There is no reason there can't be compromise on this issue. Why not increase aid vouchers to give people a better chance of finding market apartments? Why not quickly remodel one or two of the project complexes and while taking down the others? Why not force developers and HANO to have a redevelopment contract in place before beginning demolition so that we can guarantee that these land tracts will not sit empty (like Magnolia)? Why not begin a program in which salvageable homes slated for demolition are distributed to working families so that our city is not dismantled into empty lots? I mean have you read what Karen Gadbois has been saying?

This is NOT a debate about whether or not do demolish these projects. This is about a humanitarian housing crisis. This is about a demolition blight crisis.
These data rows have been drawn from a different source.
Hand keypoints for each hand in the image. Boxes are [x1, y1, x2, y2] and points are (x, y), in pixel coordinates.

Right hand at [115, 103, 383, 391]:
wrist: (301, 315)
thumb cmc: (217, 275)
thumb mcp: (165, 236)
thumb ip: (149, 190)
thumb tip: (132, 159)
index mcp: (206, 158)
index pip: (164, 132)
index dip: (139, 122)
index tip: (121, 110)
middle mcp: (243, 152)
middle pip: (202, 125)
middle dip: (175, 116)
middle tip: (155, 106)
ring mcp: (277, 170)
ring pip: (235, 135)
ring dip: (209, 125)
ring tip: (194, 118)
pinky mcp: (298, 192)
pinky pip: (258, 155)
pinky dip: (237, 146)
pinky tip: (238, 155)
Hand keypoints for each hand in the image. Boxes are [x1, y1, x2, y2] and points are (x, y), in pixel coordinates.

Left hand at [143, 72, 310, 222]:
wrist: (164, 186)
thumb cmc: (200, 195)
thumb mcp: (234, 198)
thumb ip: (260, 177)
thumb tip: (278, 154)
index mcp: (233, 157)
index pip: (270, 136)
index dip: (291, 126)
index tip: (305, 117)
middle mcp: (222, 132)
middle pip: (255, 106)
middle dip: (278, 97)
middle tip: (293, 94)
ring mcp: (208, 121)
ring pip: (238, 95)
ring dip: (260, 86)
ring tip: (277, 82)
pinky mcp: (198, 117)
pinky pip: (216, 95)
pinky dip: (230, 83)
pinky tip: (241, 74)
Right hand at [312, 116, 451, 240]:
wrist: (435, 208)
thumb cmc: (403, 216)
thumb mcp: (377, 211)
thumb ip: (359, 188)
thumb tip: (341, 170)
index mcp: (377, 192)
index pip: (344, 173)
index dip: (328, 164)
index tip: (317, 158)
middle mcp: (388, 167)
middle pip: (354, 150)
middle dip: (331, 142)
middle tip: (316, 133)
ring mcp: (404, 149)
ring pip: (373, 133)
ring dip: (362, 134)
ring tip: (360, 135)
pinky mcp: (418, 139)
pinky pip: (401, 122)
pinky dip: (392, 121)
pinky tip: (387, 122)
This is about a developers and politicians having do it together crisis. This is about addressing the needs of the people living here.
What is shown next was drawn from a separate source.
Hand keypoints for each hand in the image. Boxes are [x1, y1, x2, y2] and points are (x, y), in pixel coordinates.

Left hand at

This is why it is important to support the Coalition to Stop the Demolitions. They are trying to force municipal government to address these things. They are trying to force Ray Nagin, City Council, the US Senate, HUD, and HANO to come up with a plan more sustainable than the current agenda of knocking down the buildings without redevelopment plans in place.

Please, please consider becoming more vocal about the problematic nature of this demolition process. Pay no attention to the man behind the poster. Do not be distracted by the bullshit.
You can go here for a list of elected officials to contact and other news about this week's mobilization agenda.

See Ray's letter here.

Here's another place for mobilization news.

Update: I hit publish and saw that two minutes ago Karen Gadbois emailed to say that crews have begun demolitions on C.J. Peete ahead of schedule. Makes me sick!

Update 2: Make that B.W. Cooper


Leigh C. said...

Daaaamn right!

Nightprowlkitty said...

Great post. Have already quoted from this over at Daily Kos.


Pistolette said...

"There is a sense that staving off demolition this week represents an endorsement of returning to the pre-Katrina public housing situation, an endorsement of crime-ridden encampments of social and economic isolation."

Yes, I think this is why the majority of Nola citizens want them taken down. Especially since the former residents (most of who are not even in the city) are being given preference over the low-income folks who ARE here and really need a place to live NOW. As I've said, nepotism doesn't belong in public housing.

But besides that I think it's simply time to start a new era. Those buildings carry so much political and social baggage, and the new mixed income places offer a new hope in many ways. Sure, it will take a while to get the ball rolling, but that is one of the unfortunate and expected side effects of depending on the government for anything. Five years from now, I'm sure everyone (from the residents of public housing to the tax payers who paid for it) will see what a better, more positive choice it was.